To support this statement in addition to evidence reported in section 7.5 "Repeated dose toxicity" of this IUCLID dossier other 2 chronic studies (the first on rats and the second on mice) and one subcronic study on monkeys are reported in IARC Monographs, Vol.79, 2001, p.345-349:

- chronic study on rats: Groups of 90 male and 90 female Fischer 344 rats were fed diets containing Sulfamethazine (purity > 99%) at a concentration of 10, 40, 600, 1200 or 2400 mg/kg from weaning for 24 months. The incidences of combined thyroid gland follicular-cell adenomas and adenocarcinomas at 24 months were 0, 2, 0, 5, 5 and 11% (0/180, 2/87, 0/90, 4/88, 4/83 and 10/87) in males and 4, 0, 1, 5, 10 and 9% (6/170, 0/90, 1/85, 4/84, 9/87 and 8/88) in females in controls and at the five dietary concentrations, respectively. The corresponding incidences of follicular-cell adenocarcinomas were 0/180, 2/87, 0/90, 2/88, 2/83 and 7/87 for males and 1/170, 0/90, 0/85, 0/84, 6/87 and 6/88 for females. The differences in the incidence of thyroid neoplasia were statistically significant at the two higher doses in both males and females when compared with controls (p < 0.05). There were no other treatment-related neoplasms. Thyroid follicular-cell hyperplasia, described as focal, multifocal or diffuse, was observed at the three higher doses. (ref. Littlefield et all, Food chem. Toxicol., 28, 157–167, 1990 mentioned inIARC Monographs, Vol.79, 2001, p.346)

- chronic study on mice: Groups of 96 male and 96 female B6C3F1 mice, 3–4 weeks of age, were fed diets containing Sulfamethazine (purity, 97–99%) at 300, 600, 1200, 2400 or 4800 mg/kg for 24 months, while 192 males and 192 female controls received basal diet. Additional groups of 24 male and 24 female mice were included for necropsy at 12 and 18 months. No deaths occurred. A statistically significant (p < 0.001) increase in the incidence of follicular-cell adenomas of the thyroid gland was observed in mice at the highest dietary concentration killed after 24 months. The incidences were 2/184, 0/95, 1/92, 4/88, 4/94 and 31/93 for males, and 5/180, 1/91, 1/93, 0/95, 2/94 and 23/89 for females in the controls and at the five concentrations, respectively. One male at 2400 mg/kg of diet and one female each at 600 and 4800 mg/kg had one follicular-cell carcinoma. Diffuse and focal thyroid follicular-cell hyperplasia was also observed at the three highest concentrations in males and at the two highest concentrations in females. Marginally significant but inconsistent, non-dose-related increases in the incidence of hepatocellular tumours were also reported in female mice. (ref.Littlefiled et all, Food chem. Toxicol., 27, 455–463, 1989 mentioned in IARC Monographs, Vol.79, 2001, p.345)

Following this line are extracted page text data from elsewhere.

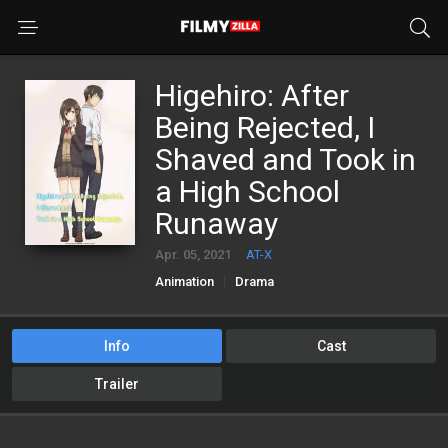
Higehiro: After
Being Rejected, I
Shaved and Took in
a High School
Runaway
Apr. 05, 2021
AT-X
Animation
Drama
Info
Cast
Trailer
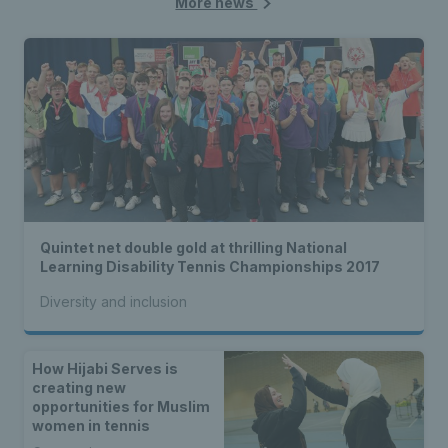
More news
Quintet net double gold at thrilling National
Learning Disability Tennis Championships 2017
Diversity and inclusion
How Hijabi Serves is
creating new
opportunities for Muslim
women in tennis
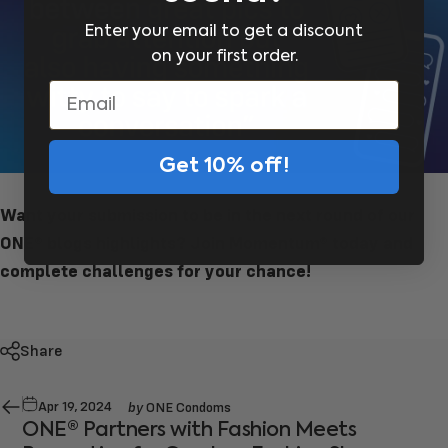
Enter your email to get a discount
on your first order.
Email
Get 10% off!
Want your submission to be in the next round of our
ONE® blogs highlights?
Join Momentum® today
and
complete challenges for your chance!
Share
by
Apr 19, 2024
ONE Condoms
ONE® Partners with Fashion Meets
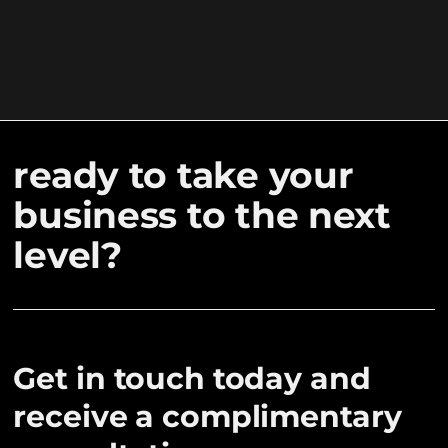
ready to take your
business to the next
level?
Get in touch today and
receive a complimentary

- subcronic study on monkeys: No effect on thyroid gland function was observed in cynomolgus monkeys (Macaca fascicularis) at doses of up to 300 mg/kg bw per day for 13 weeks (ref. McClain, Mutat. Res., 333, 131–142, 1995 mentioned in IARC Monographs, Vol.79, 2001, p.349. Note: the conditions of the study seem the same of the study Markiewicz, 1991 reported in section 7.5 "Repeated dose toxicity" of this IUCLID dossier).

 

 Sulfamethazine (synonym of Sulfadimidine) is not classifiable as to its carcinogenicity to humans (IARC category: Group 3). Thyroid tumours were observed in mice and rats but no in monkeys and there is no alert regarding carcinogenicity in humans.